■ 分析対象の文章 ■
..............................
北村からのメッセージ

  第121回(12月1日)増税・歳出削減論争 小泉後に思惑


 慌ただしい師走。「政府・与党一体による改革の総仕上げ」という首相の指示を受け、政府・与党は06年度の予算編成に大わらわです。予算の基礎となる公務員の総人件費削減、政府系金融機関の統廃合、医療制度改革、三位一体の改革などは、私のホームぺージでも数ヶ月に渡り解説してきましたが、「小さな政府」を目指すそれらの改革は先月末から総仕上げに入っています。しかし、「改革の本丸」とされた郵政民営化以上に役所の壁は厚く、既得権益を守ろうとする官僚の抵抗は強いようです。しかも、「歳出削減が先か、増税が先か」と財政再建の手法を巡り、有力閣僚や党3役の間で確執が生じ、マスコミはポスト小泉レースに絡めて面白おかしく報道を続けています。11月22日の立党50周年記念党大会も終わり、自民党は新たな党改革の1歩を踏み出しました。私は副幹事長として政務調査会を担当、政策全般に目を配る立場から、立派な予算が編成できるよう日夜努力を傾注しています。
..............................
■ 提供資料 ■

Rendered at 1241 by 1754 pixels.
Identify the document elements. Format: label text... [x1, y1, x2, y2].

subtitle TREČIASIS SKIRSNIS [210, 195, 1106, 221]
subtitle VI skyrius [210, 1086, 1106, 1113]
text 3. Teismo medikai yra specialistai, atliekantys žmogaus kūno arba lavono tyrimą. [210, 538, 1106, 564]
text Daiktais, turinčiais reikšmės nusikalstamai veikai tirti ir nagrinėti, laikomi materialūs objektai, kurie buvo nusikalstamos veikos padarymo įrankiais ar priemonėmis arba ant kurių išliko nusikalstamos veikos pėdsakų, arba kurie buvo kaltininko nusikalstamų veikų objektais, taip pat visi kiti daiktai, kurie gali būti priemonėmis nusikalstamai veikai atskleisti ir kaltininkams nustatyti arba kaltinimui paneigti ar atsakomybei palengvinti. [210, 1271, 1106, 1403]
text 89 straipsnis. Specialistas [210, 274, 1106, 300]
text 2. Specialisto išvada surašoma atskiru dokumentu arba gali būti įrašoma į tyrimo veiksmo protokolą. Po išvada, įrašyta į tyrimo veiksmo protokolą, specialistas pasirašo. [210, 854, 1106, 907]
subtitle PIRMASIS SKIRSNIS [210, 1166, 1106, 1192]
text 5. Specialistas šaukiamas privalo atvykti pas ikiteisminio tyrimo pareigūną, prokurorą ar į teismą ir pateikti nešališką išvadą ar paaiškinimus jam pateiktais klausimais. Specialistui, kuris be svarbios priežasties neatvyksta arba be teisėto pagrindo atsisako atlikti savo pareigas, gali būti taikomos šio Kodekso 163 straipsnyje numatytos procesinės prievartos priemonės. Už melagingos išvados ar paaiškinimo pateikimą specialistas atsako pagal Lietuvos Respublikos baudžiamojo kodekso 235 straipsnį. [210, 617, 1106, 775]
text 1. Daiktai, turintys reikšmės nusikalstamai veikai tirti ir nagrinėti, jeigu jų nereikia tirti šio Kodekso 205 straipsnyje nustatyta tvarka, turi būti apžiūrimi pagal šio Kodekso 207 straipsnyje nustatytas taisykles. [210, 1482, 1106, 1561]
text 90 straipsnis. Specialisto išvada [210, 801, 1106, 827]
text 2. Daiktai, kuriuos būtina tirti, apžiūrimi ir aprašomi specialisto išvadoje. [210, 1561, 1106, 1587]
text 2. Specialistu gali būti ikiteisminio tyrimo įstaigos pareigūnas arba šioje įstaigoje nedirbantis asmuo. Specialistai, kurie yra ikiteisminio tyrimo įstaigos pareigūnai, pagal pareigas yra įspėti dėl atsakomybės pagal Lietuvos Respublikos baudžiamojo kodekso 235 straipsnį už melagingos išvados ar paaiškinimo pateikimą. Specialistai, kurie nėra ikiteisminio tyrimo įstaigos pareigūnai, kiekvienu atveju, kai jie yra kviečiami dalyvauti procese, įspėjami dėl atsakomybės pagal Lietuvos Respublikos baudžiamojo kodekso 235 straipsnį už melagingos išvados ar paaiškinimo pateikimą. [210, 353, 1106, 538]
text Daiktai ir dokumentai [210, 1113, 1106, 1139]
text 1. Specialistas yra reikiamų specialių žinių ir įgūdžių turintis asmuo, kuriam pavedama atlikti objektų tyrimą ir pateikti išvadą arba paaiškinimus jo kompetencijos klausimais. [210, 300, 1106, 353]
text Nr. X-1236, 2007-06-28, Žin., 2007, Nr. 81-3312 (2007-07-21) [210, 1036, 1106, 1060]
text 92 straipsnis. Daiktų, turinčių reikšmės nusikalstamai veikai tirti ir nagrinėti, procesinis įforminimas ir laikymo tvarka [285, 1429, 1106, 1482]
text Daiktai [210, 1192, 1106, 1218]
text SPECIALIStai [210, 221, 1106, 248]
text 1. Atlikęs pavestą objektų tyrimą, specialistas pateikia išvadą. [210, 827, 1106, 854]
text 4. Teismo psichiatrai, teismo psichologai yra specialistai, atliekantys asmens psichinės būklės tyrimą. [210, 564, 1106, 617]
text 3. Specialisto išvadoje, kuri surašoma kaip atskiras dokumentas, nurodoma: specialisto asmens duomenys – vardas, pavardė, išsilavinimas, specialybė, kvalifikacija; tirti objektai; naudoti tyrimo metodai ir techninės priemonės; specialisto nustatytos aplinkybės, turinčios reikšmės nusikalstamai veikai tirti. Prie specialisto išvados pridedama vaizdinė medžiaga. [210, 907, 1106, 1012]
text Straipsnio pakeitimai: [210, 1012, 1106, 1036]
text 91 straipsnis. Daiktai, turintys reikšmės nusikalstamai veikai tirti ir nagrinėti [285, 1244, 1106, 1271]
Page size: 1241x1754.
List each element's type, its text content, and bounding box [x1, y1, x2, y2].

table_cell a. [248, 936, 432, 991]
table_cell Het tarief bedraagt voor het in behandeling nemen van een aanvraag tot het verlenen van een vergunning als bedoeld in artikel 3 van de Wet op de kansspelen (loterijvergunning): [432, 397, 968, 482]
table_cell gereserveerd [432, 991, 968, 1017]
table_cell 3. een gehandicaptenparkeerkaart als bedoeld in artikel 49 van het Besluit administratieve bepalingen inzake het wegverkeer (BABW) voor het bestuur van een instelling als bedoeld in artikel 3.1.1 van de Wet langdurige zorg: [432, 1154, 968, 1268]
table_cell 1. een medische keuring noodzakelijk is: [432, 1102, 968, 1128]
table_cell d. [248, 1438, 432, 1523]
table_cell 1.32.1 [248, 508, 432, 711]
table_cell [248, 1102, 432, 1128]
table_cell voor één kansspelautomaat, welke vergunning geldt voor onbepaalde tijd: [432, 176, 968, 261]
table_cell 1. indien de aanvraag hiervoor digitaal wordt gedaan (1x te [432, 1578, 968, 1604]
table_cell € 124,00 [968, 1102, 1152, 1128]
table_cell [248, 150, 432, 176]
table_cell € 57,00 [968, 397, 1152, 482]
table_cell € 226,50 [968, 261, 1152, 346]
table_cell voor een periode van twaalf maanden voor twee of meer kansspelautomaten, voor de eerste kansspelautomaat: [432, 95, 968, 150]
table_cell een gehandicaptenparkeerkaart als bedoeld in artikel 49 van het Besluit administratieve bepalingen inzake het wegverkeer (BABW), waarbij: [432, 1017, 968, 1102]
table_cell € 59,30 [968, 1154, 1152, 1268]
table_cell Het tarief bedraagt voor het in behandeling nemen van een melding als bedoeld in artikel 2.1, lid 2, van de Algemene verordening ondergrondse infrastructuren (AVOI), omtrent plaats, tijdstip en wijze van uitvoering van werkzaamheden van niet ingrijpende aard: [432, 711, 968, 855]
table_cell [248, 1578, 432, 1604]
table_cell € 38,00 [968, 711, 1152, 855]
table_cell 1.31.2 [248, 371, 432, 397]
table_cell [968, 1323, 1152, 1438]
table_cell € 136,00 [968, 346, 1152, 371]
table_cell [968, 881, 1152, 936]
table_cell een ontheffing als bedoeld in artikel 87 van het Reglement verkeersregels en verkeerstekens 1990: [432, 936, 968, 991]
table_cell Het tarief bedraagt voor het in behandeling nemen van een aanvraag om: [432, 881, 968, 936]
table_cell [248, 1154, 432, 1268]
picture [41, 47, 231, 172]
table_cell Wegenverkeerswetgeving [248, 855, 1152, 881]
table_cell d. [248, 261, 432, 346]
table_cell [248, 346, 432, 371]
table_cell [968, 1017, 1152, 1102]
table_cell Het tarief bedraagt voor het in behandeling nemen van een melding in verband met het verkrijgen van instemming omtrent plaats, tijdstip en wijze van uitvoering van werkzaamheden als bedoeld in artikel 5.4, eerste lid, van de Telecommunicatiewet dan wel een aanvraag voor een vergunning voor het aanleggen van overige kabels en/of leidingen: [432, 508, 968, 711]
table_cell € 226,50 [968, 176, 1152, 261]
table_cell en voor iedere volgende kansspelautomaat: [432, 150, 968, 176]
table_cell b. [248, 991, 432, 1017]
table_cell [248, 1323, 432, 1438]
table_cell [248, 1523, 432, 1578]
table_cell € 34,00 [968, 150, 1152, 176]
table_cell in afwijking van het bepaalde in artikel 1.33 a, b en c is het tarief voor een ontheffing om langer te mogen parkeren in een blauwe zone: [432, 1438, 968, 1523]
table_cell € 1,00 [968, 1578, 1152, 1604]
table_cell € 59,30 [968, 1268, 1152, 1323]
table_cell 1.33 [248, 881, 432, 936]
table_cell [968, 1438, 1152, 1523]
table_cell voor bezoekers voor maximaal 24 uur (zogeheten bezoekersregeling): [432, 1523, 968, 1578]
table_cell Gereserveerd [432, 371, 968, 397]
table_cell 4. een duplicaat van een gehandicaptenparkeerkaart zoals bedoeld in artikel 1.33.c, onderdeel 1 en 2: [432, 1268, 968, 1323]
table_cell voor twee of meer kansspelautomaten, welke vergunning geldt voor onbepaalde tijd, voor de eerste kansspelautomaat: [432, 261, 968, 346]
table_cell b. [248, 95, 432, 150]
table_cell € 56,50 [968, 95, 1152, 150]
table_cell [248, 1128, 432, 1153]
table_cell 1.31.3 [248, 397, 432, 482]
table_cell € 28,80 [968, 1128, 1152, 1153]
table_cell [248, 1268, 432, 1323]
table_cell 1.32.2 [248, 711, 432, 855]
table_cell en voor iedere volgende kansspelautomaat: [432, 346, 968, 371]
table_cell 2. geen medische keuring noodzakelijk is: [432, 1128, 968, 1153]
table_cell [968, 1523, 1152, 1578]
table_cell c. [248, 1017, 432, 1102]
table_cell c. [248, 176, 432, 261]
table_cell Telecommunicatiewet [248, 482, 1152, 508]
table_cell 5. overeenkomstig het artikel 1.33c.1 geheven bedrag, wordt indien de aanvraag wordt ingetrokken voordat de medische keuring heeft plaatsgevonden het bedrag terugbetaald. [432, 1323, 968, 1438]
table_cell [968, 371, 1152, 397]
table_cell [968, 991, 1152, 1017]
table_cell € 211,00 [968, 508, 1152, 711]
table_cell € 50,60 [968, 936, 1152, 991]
..............................
■ 設問内容 ■
増税・歳出削減論争の文章について答えよ。
(a) 立党50周年記念党大会が行われたのは何月何日か。
(b) 筆者は副幹事長として何を担当しているか。
(c) 政府・与党が編成に追われているのは何年度の予算か。

■ 解答は以下 ■
(a) 11月22日
(b) 政務調査会
(c) 06年度